Every October 24, thousands of events all around the country bring Americans together to celebrate and enjoy healthy food and to push for improved food policies. The 2014 Food Day will have a special focus on food access and justice for food and farm workers. Community Commons offers maps and data resources to help you highlight these issues in your area.
Food Day was created by the Center for Science in the Public Interest as a way to celebrate our food system where it works, and to fix the system when it’s broken. Successful events from 2013 included the Big Apple Crunch in New York City, The New Hampshire School Breakfast Challenge, and the Good Food Community Fair in San Diego, as well as 4,700 other events in all 50 states.
The focal point for Food Day 2014 is food justice and taking action to solve food related problems at all levels. Take a look at each emphasis area and the data resources we have provided for further understanding.
Focus Area: Food Access & Equality
- Some of the most food-productive areas of the US also have the lowest rates of food security among workers. Poor wages and seasonal jobs put families at risk for hunger.
- Urban neighborhoods are more likely to have a high number of convenience stores, which carry few healthy foods, and few, if any, grocery stores or farmer’s markets.
See the full Food Day infographic
Focus Area: Hunger & Obesity
- Obesity disproportionately effects low income Americans. Calorie dense, low nutrition foods are often perceived as cheaper to purchase and easier to prepare, but the poor quality and high sugar and salt content leads to increased hunger and a range of health issues.

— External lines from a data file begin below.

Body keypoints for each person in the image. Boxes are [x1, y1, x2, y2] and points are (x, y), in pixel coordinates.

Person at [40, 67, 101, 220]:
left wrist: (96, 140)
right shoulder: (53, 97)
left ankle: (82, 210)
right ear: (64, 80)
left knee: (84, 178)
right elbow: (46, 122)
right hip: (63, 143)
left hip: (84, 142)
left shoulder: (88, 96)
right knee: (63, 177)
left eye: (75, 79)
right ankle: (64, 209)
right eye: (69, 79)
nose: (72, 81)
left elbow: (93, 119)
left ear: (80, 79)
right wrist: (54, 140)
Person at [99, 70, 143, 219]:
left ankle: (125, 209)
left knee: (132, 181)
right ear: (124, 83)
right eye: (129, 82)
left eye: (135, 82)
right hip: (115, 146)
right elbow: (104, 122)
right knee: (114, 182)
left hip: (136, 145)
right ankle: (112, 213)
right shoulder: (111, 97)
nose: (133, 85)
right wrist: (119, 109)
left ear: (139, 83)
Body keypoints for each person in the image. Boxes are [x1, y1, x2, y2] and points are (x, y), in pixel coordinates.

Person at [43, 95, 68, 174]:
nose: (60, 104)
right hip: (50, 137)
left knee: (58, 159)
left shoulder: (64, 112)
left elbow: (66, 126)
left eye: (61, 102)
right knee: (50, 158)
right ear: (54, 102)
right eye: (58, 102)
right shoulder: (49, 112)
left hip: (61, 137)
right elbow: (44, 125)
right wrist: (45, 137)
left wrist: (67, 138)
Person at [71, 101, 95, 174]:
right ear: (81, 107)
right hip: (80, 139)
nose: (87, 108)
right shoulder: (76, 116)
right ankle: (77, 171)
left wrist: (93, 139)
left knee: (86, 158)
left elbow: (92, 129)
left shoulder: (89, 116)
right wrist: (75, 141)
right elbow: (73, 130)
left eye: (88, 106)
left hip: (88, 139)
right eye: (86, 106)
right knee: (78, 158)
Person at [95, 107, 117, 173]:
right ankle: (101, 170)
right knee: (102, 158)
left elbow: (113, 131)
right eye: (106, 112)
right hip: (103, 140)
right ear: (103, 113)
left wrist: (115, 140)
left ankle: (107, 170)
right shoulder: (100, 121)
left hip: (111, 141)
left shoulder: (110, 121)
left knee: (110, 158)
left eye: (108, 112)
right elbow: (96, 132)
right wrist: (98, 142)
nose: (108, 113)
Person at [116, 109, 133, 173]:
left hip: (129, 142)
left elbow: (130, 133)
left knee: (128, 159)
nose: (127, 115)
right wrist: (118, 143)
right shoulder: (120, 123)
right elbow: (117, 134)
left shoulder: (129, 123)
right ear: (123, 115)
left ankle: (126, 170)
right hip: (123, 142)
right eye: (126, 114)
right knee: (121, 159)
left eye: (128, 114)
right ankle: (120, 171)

- Recent cuts in SNAP have only increased the burden for families and could lead to greater health issues in the future.
Focus Area: Junk Food Marketing
Marketing becomes a food justice issue when you look at the statistics related to age and race.
- According to Salud America!, Latino kids are a top target for food marketers and Latino neighborhoods have nine times more outdoor ads for unhealthy foods than White neighborhoods.
- A Yale Rudd Center report on fast food marketing states that Black youth saw 60% more calories and sodium per day in fast food advertising compared to their White peers.
- Soda and other sugar sweetened beverages are, by far, the top ranked teen-directed marketing campaign expenditures in the US according to a 2012 Federal Trade Commission report.
Focus Area: Food Service Workers
- A 2012 report titled The Hands That Feed Us states that only 13.5% of food service workers make a livable wage, 83% do not receive health insurance by an employer, and 74% never received any further job training or opportunity to apply for a better job.
Food Service Industry Employment and Race/Ethnicity by Block
Focus Area: Farm Workers
- Farm work is one of the most dangerous occupations
in the country. Farm workers face health risks like heat stress, urinary tract infections, and eye injuries as well as pesticide poisoning.
- More than half of all farmworkers in the US are undocumented and thus receive no social services despite their very low wages.